Feeling their pain: One veterinarian explores her ability to communicate with patients
The first time Jodie Santarossa, DVM, communicated with one of her veterinary patients, she was shy to admit it.
"I kept wanting to dismiss what was happening as coincidence," says Santarossa, owner of BrightSide Vet—a practice that focuses on equine medicine, especially horses involved in elite sporting endeavors—in Sherwood Park, Alberta. "I'd touch a spot on the horse that I perceived as painful in my own body and the horse would react."

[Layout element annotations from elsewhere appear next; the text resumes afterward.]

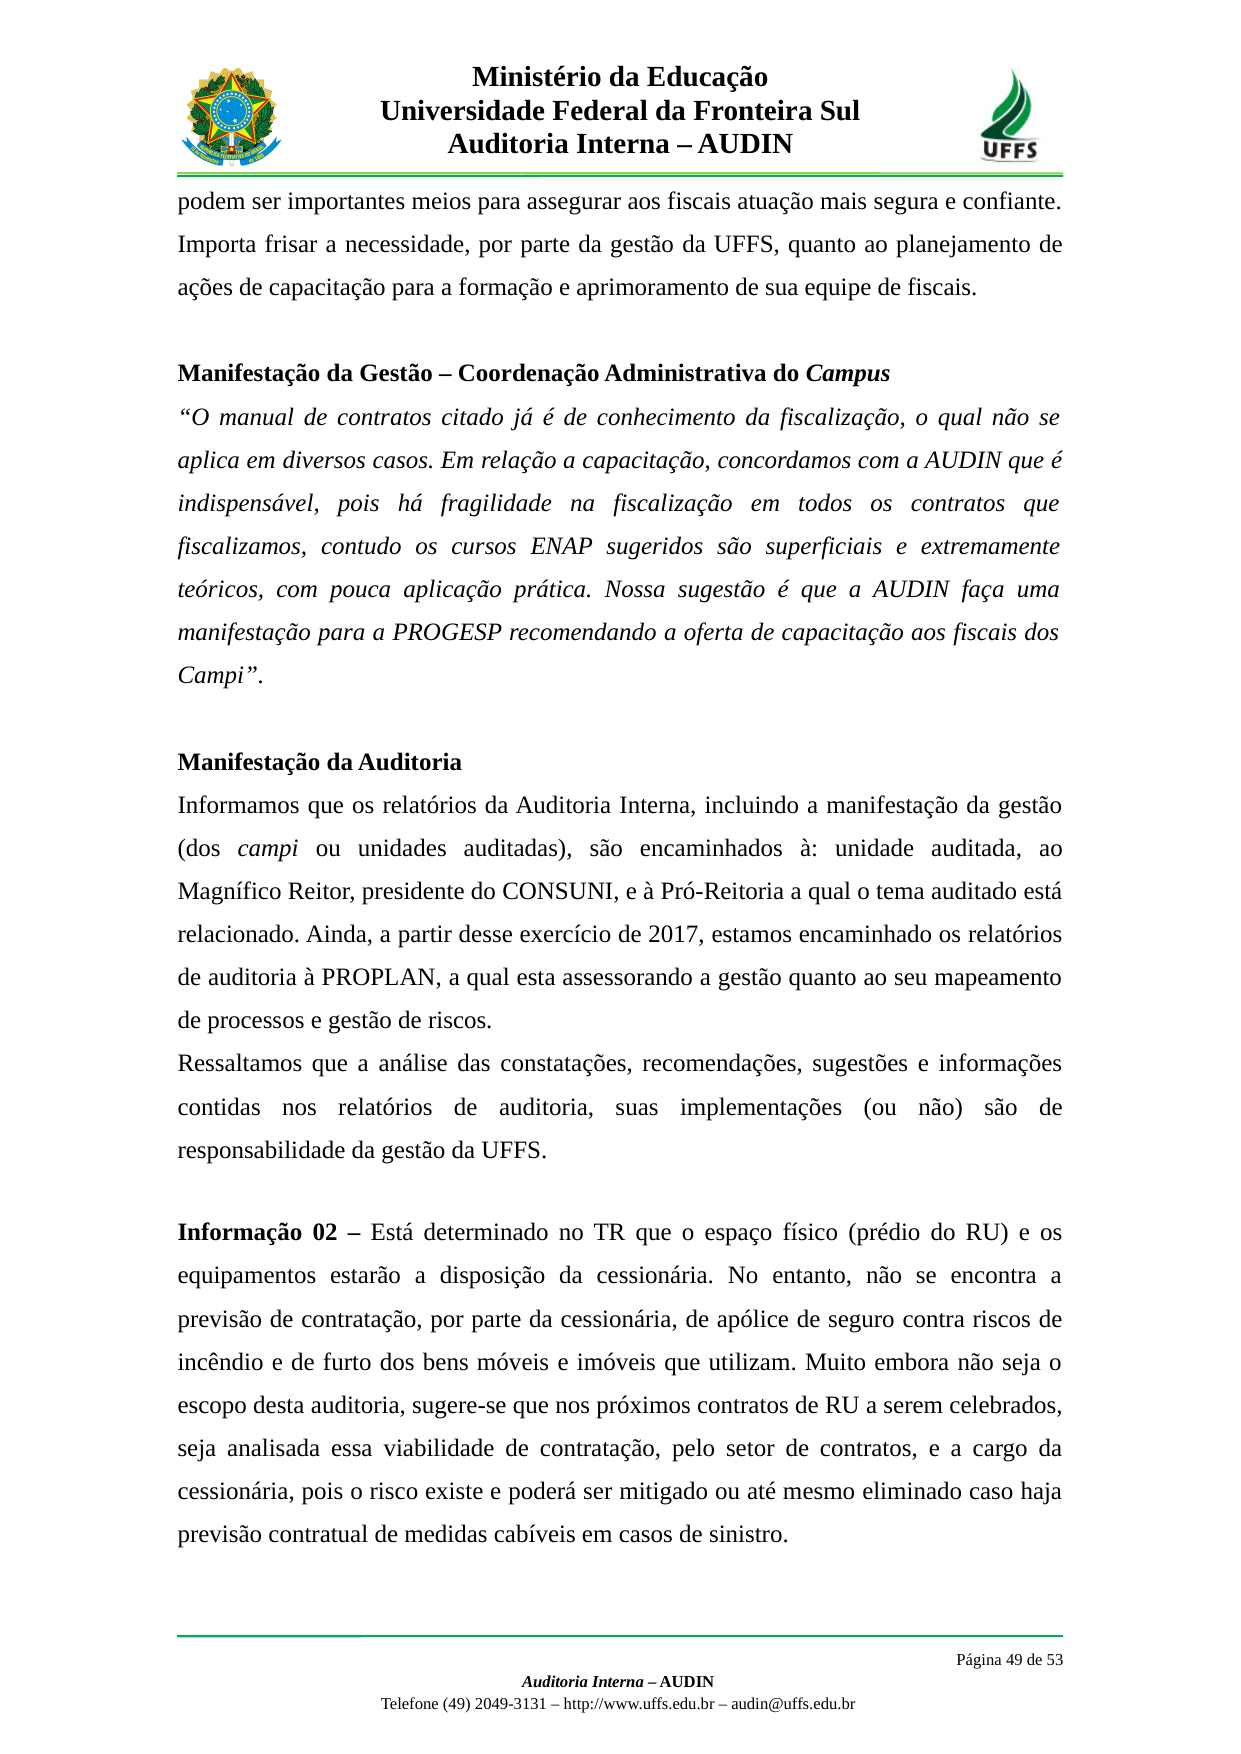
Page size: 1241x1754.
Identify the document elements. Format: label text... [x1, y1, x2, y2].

text Manifestação da Auditoria [177, 747, 1063, 775]
text “O manual de contratos citado já é de conhecimento da fiscalização, o qual não se aplica em diversos casos. Em relação a capacitação, concordamos com a AUDIN que é indispensável, pois há fragilidade na fiscalização em todos os contratos que fiscalizamos, contudo os cursos ENAP sugeridos são superficiais e extremamente teóricos, com pouca aplicação prática. Nossa sugestão é que a AUDIN faça uma manifestação para a PROGESP recomendando a oferta de capacitação aos fiscais dos Campi”. [177, 402, 1063, 689]
text Informação 02 – Está determinado no TR que o espaço físico (prédio do RU) e os equipamentos estarão a disposição da cessionária. No entanto, não se encontra a previsão de contratação, por parte da cessionária, de apólice de seguro contra riscos de incêndio e de furto dos bens móveis e imóveis que utilizam. Muito embora não seja o escopo desta auditoria, sugere-se que nos próximos contratos de RU a serem celebrados, seja analisada essa viabilidade de contratação, pelo setor de contratos, e a cargo da cessionária, pois o risco existe e poderá ser mitigado ou até mesmo eliminado caso haja previsão contratual de medidas cabíveis em casos de sinistro. [177, 1217, 1063, 1548]
picture [966, 68, 1054, 166]
text Manifestação da Gestão – Coordenação Administrativa do Campus [177, 358, 1063, 387]
text Ressaltamos que a análise das constatações, recomendações, sugestões e informações contidas nos relatórios de auditoria, suas implementações (ou não) são de responsabilidade da gestão da UFFS. [177, 1048, 1063, 1163]
picture [181, 68, 282, 166]
text Informamos que os relatórios da Auditoria Interna, incluindo a manifestação da gestão (dos campi ou unidades auditadas), são encaminhados à: unidade auditada, ao Magnífico Reitor, presidente do CONSUNI, e à Pró-Reitoria a qual o tema auditado está relacionado. Ainda, a partir desse exercício de 2017, estamos encaminhado os relatórios de auditoria à PROPLAN, a qual esta assessorando a gestão quanto ao seu mapeamento de processos e gestão de riscos. [177, 790, 1063, 1034]
text podem ser importantes meios para assegurar aos fiscais atuação mais segura e confiante. Importa frisar a necessidade, por parte da gestão da UFFS, quanto ao planejamento de ações de capacitação para a formação e aprimoramento de sua equipe de fiscais. [177, 186, 1063, 301]
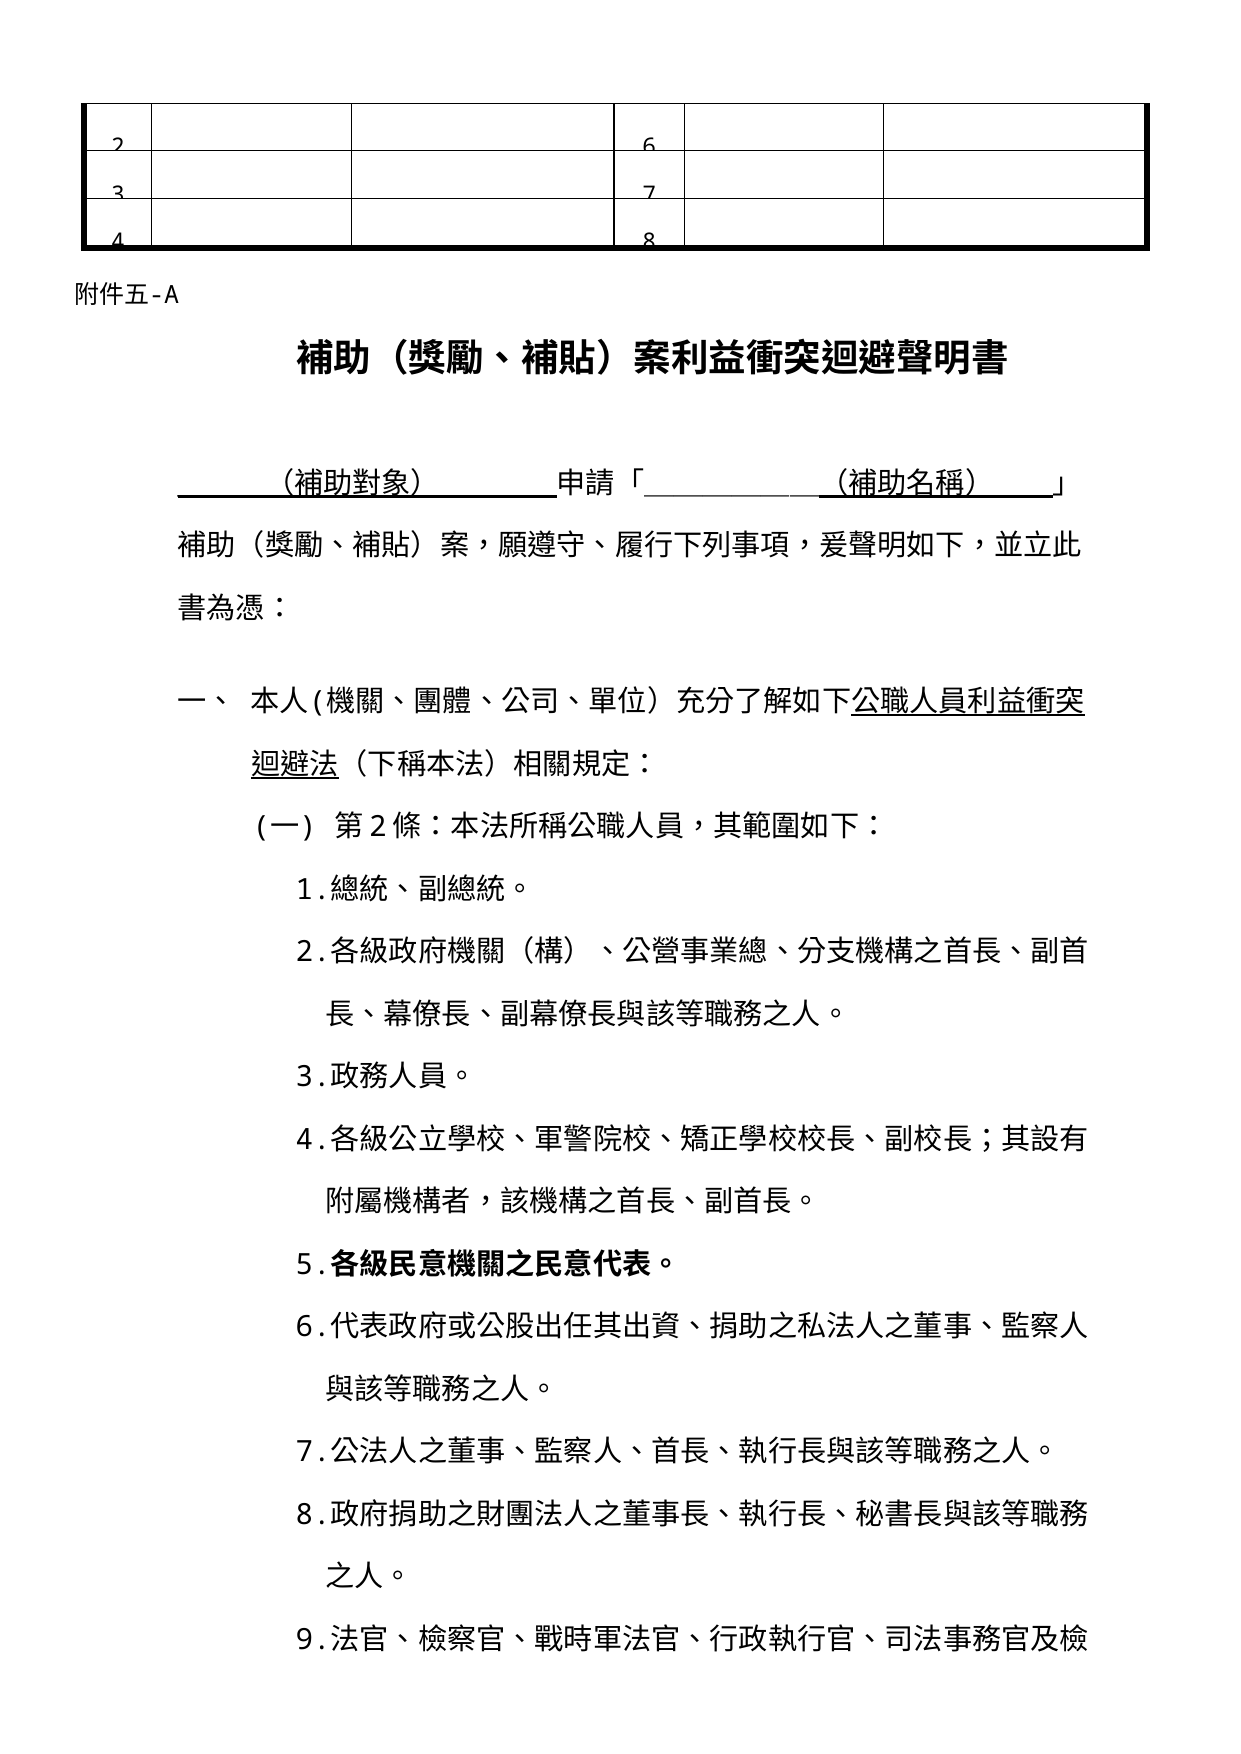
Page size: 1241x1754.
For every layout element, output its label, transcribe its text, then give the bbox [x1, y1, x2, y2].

For the past six years Santarossa has been on a search for validation and continues to explore and study the world of "energy medicine," as she calls it. A few months back she attended an animal communication workshop near her practice instructed by Carol Gurney, author of The Language of Animals: 7 Steps to Communicating with Animals. Gurney is also the founder of the Gurney Institute of Animal Communication in Agoura, Calif., which offers the only professional animal communication certification program in the world.
"Carol is teaching us to discover the innate ability within all of us to listen on a deeper level, to perceive things with a greater level of conscious awareness, specifically in the realm of animal communication," Santarossa says.
Does this mean every person leaves the seminar ready to have a heart-to-heart with her next patient? Far from it, Santarossa says. Like mastering any profession, becoming an animal communication expert takes extensive education, experience and time, she says.
"There's a balance between the art and science," Santarossa says. "You can have that feeling or awareness, but in order to validate what we're doing as vibrational practitioners, we need to have the scientific information down so that it's validated to our clients, our skeptics and our colleagues."
She's actually in the midst of an Eastern meets Western medicine research experiment right now. She's combining forces—quite literally—with certified animal chiropractor Kyla Awes, DC, of Plymouth, Minn., and Bart Halsberghe, DVM, of the Animal Rehab Institute in Gilroy, Calif., and the Peninsula Equine Medical Center in Menlo Park, Calif. These two also believe in the integration of Eastern and Western philosophies.
"The three of us do our exams—I do my energetic reading," Santarossa says. "And we've started to correlate the sensations in my body with Kyla and Bart's findings."
Santarossa is the first to admit that the symptoms she feels aren't a substitute for a diagnosis and that objective metrics are essential to monitoring a patient's progress. She still allows about 45 minutes to complete the "traditional" physical exam, taking the horse's temperature, pulse and respiration rates and collecting measurements. As a sign of respect, during this process, Santarossa asks the animal questions like, "May I please examine in your mouth?" and "Can I look in your eye?"
"I speak to them like I would if I was a human doctor talking to a patient," Santarossa says. "It's asking permission and acknowledging that they're there—not like we're having all these conversations about them in their presence."
After collecting all of the hard data, she'll stop for a moment. This is where the more controversial evaluation comes into play—she'll do an energy reading of her own body.
"I'll be aware that my left deltoid is burning, I have a pain in my groin, I have TMJ pain on my right—and I'll take note of all of these things," Santarossa says.
Some of the conditions she feels aren't identified anywhere else in the horse's exam. Santarossa says it's her chance not to replace science with her energy reading, but to simply contribute more information to the patient's comprehensive medical assessment.
"How many times have my clients jokingly said, 'If only your animals could talk'?" Santarossa says. "It turns out they can. I just didn't know how to listen previously."